As Henry Blodget explained in his excellent Business Insider column yesterday, “Goldman Sachs Clients Can Invest In Facebook’s IPO — But You Can’t,” America’s increasingly counter-productive accounting, disclosure, and governance regulations are increasingly thwarting the ability of average Americans to invest in the leading capitalist companies of the Digital Age:

in an effort to protect investors from fraud (which is actually not the reason most IPOs fail), the government erected huge new barriers to going public, making it prohibitively expensive for most small companies to IPO.  So now small, speculative companies generally don’t IPO.  Instead, they stay private. And/or they do what Facebook just did, which was do a “private IPO” with Goldman Sachs. What’s a private IPO?  It’s a mechanism in which Goldman’s rich clients can invest in Facebook. But you can’t.  Seriously!

And that’s why Facebook, among others, don’t want to go public. Over at the Truth on the Market Blog, Larry Ribstein elaborates on the insanity of this:

the increased costs of being public have helped exclude ordinary people from the ability to own the stars of the future.  Back in the 1980s, you could just call your broker and get rich off of the Microsoft IPO.  Now you have to be a wealthy Goldman client to do it.  Of course you also got to get poor off of a company that turned out to be a dog.  Now both options are reserved for wealthy people in the name of increasingly onerous disclosure regulation and federal governance requirements such as board structure, proxy access, and whistleblowing rules.

Each of these rules was thought to have some benefit at the time they were enacted.  Nobody really considered how private markets would react (e.g., by establishing alternatives to public markets) or the long-run effects of substituting quasi-private for public markets.  So rules designed to make the markets safe for ordinary investors have ended by excluding them.

Maybe it’s time to start considering whether we got what we wanted.

Amen, brother. This is another classic example of well-intentioned regulation having profoundly unintended, anti-consumer, anti-competitive consequences.  People are being denied the ability to own a piece of the American dream and the competitiveness of some of America’s leading businesses is being adversely impacted at the same time.  What a shame.

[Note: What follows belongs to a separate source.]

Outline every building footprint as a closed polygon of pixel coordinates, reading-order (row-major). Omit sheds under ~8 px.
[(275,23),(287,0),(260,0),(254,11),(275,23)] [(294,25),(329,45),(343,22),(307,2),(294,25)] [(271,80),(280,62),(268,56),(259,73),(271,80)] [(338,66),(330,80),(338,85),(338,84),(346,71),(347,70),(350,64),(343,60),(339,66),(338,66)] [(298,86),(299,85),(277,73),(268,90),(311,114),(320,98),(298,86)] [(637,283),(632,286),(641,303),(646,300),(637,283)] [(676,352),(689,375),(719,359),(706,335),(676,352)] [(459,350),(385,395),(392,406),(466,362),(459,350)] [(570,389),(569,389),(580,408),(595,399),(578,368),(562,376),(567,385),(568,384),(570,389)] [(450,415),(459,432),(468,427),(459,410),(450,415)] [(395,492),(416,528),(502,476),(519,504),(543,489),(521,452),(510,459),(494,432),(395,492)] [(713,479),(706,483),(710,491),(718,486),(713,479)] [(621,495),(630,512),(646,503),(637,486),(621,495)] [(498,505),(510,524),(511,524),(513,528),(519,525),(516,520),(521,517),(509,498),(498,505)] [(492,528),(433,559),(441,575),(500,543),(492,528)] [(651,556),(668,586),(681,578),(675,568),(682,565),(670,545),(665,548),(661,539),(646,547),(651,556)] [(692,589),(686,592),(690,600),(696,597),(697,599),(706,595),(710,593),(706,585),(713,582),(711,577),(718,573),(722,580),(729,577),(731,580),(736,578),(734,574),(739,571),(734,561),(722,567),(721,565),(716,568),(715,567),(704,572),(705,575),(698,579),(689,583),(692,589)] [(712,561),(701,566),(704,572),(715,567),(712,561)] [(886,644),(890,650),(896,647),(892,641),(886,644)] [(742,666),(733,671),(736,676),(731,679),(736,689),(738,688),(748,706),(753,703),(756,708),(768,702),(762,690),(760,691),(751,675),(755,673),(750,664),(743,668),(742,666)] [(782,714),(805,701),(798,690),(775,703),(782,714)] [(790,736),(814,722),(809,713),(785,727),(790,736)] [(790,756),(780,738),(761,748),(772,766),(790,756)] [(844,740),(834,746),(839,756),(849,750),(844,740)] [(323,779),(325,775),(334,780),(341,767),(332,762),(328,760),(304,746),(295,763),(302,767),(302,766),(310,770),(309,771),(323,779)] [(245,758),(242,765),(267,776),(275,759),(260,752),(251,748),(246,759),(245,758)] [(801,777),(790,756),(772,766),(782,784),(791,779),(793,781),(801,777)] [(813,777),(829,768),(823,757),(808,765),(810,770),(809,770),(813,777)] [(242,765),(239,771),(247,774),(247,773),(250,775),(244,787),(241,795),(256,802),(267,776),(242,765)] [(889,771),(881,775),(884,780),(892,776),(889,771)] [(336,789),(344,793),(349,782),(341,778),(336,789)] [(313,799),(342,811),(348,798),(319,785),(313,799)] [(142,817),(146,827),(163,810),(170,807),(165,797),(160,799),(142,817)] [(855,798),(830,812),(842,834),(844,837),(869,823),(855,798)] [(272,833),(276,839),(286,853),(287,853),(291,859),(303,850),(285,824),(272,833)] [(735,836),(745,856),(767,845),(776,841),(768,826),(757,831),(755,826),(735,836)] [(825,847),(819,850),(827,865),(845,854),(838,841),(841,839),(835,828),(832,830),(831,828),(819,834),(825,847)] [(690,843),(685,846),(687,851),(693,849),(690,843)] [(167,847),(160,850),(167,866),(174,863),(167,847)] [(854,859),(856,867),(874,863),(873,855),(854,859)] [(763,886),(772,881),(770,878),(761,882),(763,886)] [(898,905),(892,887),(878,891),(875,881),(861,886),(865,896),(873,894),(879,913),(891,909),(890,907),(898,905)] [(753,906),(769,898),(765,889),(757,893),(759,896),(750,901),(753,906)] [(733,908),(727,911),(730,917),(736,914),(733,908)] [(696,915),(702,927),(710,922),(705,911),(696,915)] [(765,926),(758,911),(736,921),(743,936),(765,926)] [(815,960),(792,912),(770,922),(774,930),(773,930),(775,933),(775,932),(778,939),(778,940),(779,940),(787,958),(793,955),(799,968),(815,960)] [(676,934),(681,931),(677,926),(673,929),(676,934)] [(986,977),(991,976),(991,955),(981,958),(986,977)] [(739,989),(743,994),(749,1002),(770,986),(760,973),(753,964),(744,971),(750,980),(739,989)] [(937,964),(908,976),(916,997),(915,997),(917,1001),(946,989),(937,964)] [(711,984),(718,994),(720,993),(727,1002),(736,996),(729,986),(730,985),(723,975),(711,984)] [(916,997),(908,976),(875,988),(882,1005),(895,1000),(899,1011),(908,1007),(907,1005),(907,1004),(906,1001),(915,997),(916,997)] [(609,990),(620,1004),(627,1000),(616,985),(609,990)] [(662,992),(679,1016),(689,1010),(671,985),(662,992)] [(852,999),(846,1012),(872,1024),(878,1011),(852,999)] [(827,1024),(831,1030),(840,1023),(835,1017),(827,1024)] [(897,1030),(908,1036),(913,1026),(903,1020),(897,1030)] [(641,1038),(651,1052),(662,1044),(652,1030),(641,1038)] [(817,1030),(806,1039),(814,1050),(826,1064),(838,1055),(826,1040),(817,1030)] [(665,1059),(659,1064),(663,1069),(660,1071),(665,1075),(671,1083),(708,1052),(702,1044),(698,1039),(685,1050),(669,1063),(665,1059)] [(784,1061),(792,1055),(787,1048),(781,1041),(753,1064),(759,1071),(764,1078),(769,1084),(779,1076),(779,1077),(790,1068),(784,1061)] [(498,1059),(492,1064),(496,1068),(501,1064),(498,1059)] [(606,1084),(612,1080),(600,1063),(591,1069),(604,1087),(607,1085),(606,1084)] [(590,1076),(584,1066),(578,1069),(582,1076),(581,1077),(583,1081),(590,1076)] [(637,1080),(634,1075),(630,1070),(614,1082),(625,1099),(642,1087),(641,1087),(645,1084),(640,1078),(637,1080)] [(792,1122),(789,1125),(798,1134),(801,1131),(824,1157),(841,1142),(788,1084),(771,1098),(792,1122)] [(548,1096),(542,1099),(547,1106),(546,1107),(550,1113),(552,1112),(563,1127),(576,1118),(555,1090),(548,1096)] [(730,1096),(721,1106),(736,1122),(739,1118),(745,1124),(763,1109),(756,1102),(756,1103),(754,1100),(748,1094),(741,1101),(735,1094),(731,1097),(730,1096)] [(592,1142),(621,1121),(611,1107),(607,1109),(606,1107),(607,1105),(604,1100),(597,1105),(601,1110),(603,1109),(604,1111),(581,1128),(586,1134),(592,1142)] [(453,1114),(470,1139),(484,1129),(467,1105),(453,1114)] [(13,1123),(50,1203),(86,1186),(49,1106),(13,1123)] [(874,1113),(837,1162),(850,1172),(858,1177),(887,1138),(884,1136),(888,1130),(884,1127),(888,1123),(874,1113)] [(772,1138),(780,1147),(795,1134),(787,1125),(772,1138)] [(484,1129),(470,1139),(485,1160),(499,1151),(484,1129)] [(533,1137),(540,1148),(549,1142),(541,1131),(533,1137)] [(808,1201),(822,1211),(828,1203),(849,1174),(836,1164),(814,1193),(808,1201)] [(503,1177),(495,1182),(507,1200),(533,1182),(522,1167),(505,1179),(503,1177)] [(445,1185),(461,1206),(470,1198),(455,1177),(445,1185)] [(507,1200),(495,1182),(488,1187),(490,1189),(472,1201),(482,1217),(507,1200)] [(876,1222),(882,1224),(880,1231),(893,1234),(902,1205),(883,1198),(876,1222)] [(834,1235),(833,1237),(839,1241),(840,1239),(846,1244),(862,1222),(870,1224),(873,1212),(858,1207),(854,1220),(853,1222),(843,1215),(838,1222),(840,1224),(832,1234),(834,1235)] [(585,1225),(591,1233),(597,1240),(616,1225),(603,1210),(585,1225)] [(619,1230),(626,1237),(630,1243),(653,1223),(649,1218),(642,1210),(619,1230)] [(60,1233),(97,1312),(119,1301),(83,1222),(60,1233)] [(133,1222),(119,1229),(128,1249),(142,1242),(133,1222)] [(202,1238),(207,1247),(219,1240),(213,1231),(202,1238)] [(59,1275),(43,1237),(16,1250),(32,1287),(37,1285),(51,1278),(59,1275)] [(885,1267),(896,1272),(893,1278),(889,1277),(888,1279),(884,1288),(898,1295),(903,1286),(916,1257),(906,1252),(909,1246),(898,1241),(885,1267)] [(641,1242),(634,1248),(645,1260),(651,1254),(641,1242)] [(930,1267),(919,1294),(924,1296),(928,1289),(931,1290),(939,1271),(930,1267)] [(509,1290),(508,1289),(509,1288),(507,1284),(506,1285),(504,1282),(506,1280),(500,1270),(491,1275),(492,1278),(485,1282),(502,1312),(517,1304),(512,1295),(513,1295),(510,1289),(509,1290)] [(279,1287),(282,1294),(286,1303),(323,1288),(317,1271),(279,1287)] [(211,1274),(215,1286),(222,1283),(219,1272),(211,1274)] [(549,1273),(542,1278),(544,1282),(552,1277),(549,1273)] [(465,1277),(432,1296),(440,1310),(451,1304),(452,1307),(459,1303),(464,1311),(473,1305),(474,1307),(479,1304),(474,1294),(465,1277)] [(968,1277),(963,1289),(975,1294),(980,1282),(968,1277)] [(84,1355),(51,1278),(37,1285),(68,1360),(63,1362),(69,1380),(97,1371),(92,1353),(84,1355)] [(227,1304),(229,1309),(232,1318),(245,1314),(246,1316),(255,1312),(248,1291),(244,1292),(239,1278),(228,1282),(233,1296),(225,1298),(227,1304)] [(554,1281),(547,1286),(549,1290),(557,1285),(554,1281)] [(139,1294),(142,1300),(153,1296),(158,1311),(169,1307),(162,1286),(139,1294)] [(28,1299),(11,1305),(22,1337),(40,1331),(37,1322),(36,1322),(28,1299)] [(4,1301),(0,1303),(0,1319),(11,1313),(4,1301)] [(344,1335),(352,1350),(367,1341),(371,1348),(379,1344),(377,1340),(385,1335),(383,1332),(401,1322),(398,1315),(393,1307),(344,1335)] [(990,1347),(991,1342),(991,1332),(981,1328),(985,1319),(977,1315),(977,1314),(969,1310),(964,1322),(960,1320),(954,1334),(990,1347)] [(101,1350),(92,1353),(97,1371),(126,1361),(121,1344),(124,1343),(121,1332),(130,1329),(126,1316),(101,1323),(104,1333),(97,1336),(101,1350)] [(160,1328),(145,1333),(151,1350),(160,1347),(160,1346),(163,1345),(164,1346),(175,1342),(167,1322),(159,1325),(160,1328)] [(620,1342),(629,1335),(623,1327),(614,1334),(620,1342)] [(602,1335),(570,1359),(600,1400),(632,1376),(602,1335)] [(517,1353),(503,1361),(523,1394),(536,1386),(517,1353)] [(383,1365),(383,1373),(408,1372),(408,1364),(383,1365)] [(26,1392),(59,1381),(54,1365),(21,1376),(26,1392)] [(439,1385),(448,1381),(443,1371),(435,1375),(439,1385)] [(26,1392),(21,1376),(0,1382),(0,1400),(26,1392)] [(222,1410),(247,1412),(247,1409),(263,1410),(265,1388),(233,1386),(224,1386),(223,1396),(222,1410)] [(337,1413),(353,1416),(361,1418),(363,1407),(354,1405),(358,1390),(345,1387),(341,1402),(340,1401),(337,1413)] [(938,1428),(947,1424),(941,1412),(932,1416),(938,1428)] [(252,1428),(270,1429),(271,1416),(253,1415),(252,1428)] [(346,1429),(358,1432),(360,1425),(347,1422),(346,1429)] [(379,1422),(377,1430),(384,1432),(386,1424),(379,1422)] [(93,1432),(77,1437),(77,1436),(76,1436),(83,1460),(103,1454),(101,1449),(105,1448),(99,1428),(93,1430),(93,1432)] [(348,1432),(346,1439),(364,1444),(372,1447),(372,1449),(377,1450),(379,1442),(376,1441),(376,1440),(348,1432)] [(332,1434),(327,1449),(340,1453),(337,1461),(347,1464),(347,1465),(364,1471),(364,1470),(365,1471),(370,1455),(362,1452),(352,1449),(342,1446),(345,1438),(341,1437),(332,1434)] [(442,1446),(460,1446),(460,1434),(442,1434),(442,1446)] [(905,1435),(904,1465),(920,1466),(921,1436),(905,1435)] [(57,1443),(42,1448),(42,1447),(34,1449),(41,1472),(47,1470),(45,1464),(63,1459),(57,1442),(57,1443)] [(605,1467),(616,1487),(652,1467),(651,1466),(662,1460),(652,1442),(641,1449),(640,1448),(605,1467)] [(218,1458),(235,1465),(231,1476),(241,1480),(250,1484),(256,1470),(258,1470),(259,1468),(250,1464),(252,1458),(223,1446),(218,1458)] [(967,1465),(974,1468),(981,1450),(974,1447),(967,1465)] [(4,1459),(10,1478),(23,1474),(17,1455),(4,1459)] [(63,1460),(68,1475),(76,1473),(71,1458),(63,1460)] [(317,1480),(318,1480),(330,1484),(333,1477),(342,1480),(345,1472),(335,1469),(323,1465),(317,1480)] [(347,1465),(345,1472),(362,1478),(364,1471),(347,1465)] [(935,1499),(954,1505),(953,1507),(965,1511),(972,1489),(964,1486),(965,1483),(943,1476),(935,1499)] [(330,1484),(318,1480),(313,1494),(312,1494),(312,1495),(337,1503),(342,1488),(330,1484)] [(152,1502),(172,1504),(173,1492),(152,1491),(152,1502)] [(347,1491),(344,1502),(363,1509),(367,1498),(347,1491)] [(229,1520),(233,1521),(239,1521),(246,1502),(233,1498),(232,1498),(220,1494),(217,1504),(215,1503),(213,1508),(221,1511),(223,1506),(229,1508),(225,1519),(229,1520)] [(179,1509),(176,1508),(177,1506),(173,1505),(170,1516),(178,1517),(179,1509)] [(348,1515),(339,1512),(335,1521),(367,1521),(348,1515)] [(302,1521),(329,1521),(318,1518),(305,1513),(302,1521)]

  • Pingback: More on Facebook’s “Private IPO,” Securities Regs & Unintended Consequenses()

  • Adam Thierer

    Update: Wall Street Journal columnist Gordon Crovitz wrote more about this issue in his 1/10/11 column, “How Washington Defriended Investors,” and concluded:

    “The goal of securities regulation should simply be to ensure that accurate information gets to the market as quickly as possible. By this measure, the regulations of the past decade have undermined public stock markets and their vibrant flow of information about companies. Now that Washington has defriended investors, the would-be investing public should defriend the politicians who took away their markets.”